[Source material Boundary: Start]
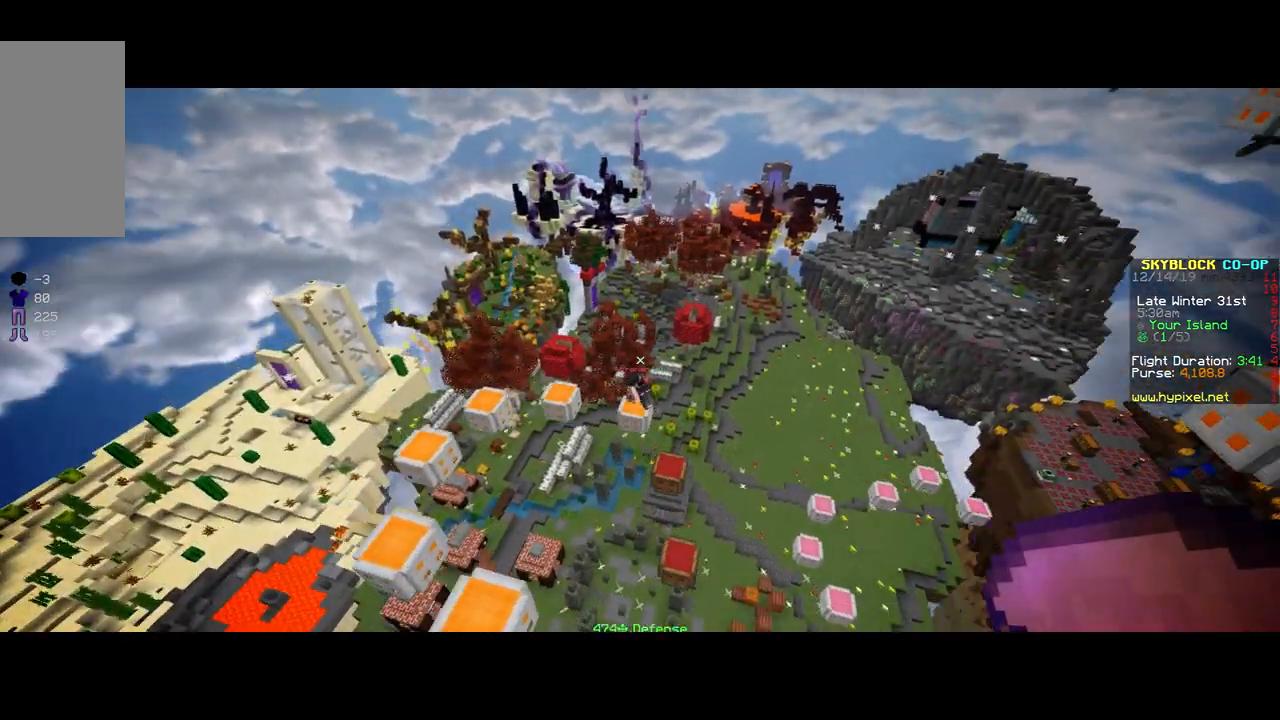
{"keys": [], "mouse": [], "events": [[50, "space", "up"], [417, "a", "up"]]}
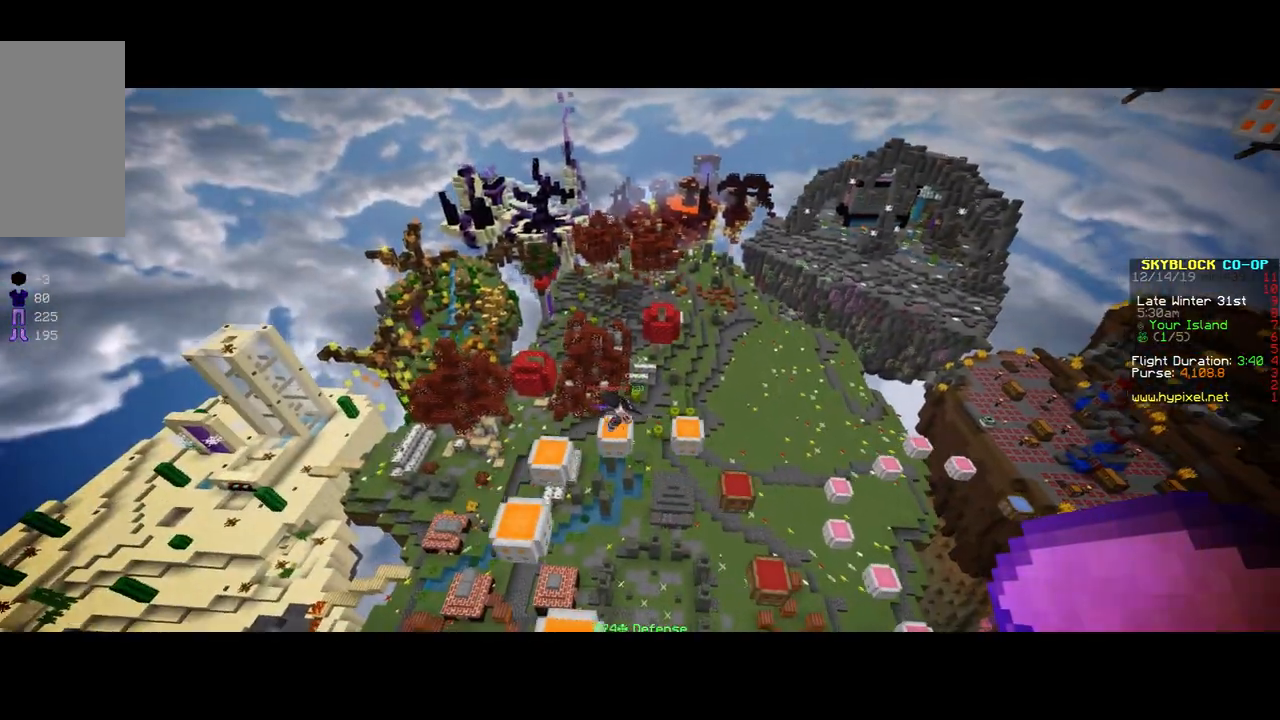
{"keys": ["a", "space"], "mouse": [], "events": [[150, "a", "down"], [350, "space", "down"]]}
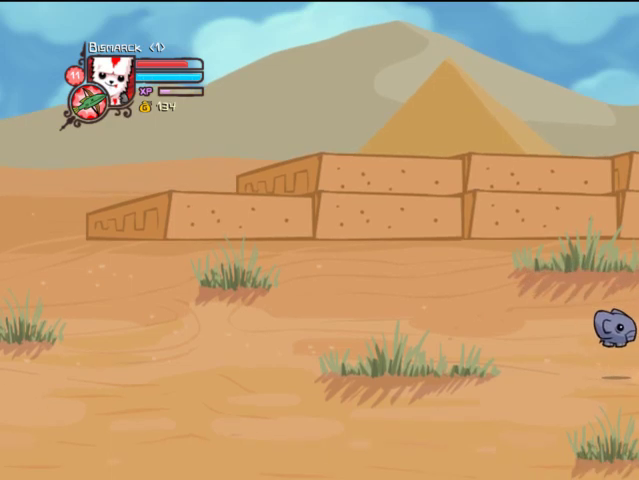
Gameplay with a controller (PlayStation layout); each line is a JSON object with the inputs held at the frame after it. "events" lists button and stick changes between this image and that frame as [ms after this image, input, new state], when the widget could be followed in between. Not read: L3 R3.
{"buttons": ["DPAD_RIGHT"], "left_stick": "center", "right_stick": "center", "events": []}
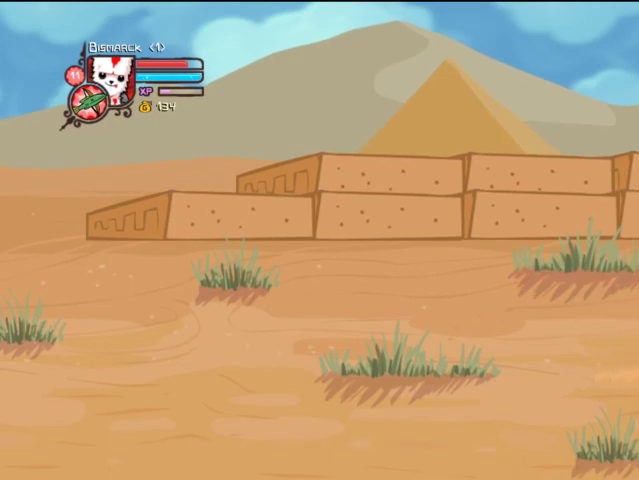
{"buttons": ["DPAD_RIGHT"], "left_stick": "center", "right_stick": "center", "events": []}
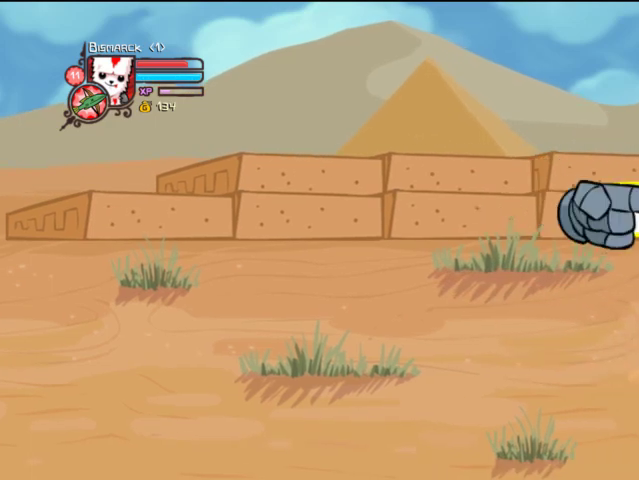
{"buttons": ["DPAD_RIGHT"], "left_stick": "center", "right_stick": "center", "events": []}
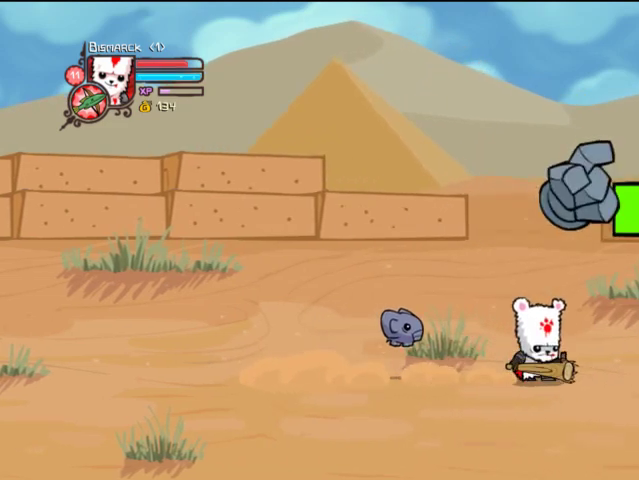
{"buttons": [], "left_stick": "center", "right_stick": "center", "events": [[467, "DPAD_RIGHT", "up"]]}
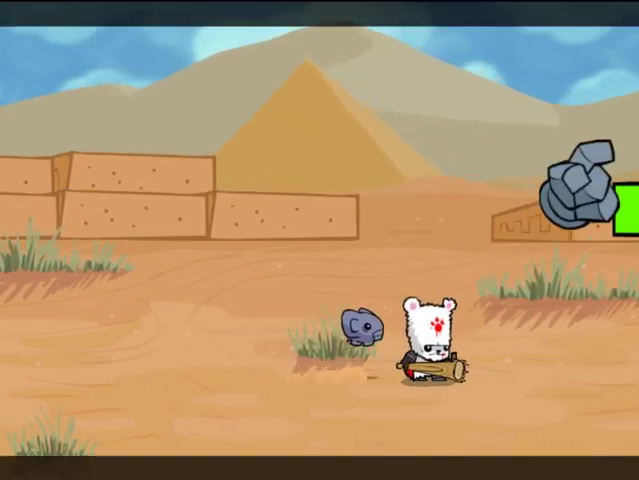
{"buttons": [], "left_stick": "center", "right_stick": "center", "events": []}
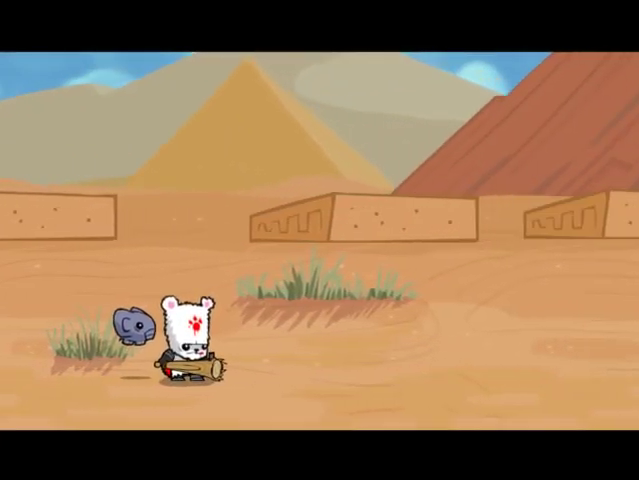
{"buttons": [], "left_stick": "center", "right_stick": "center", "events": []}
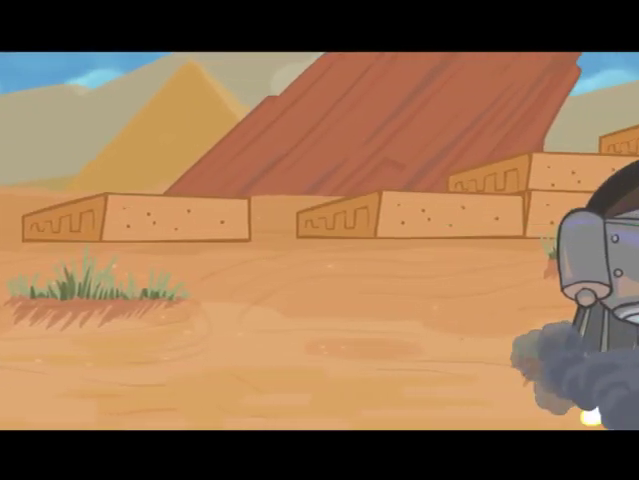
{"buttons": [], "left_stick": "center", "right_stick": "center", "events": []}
[Source material Boundary: End]
— Assignment —
Give back every entry word for word, and drop the pictures as you go.

— Exercise answer —
{"keys": [], "mouse": [], "events": [[50, "space", "up"], [417, "a", "up"]]}
{"keys": ["a", "space"], "mouse": [], "events": [[150, "a", "down"], [350, "space", "down"]]}
Gameplay with a controller (PlayStation layout); each line is a JSON object with the inputs held at the frame after it. "events" lists button and stick changes between this image and that frame as [ms after this image, input, new state], when the widget could be followed in between. Not read: L3 R3.
{"buttons": ["DPAD_RIGHT"], "left_stick": "center", "right_stick": "center", "events": []}
{"buttons": ["DPAD_RIGHT"], "left_stick": "center", "right_stick": "center", "events": []}
{"buttons": ["DPAD_RIGHT"], "left_stick": "center", "right_stick": "center", "events": []}
{"buttons": [], "left_stick": "center", "right_stick": "center", "events": [[467, "DPAD_RIGHT", "up"]]}
{"buttons": [], "left_stick": "center", "right_stick": "center", "events": []}
{"buttons": [], "left_stick": "center", "right_stick": "center", "events": []}
{"buttons": [], "left_stick": "center", "right_stick": "center", "events": []}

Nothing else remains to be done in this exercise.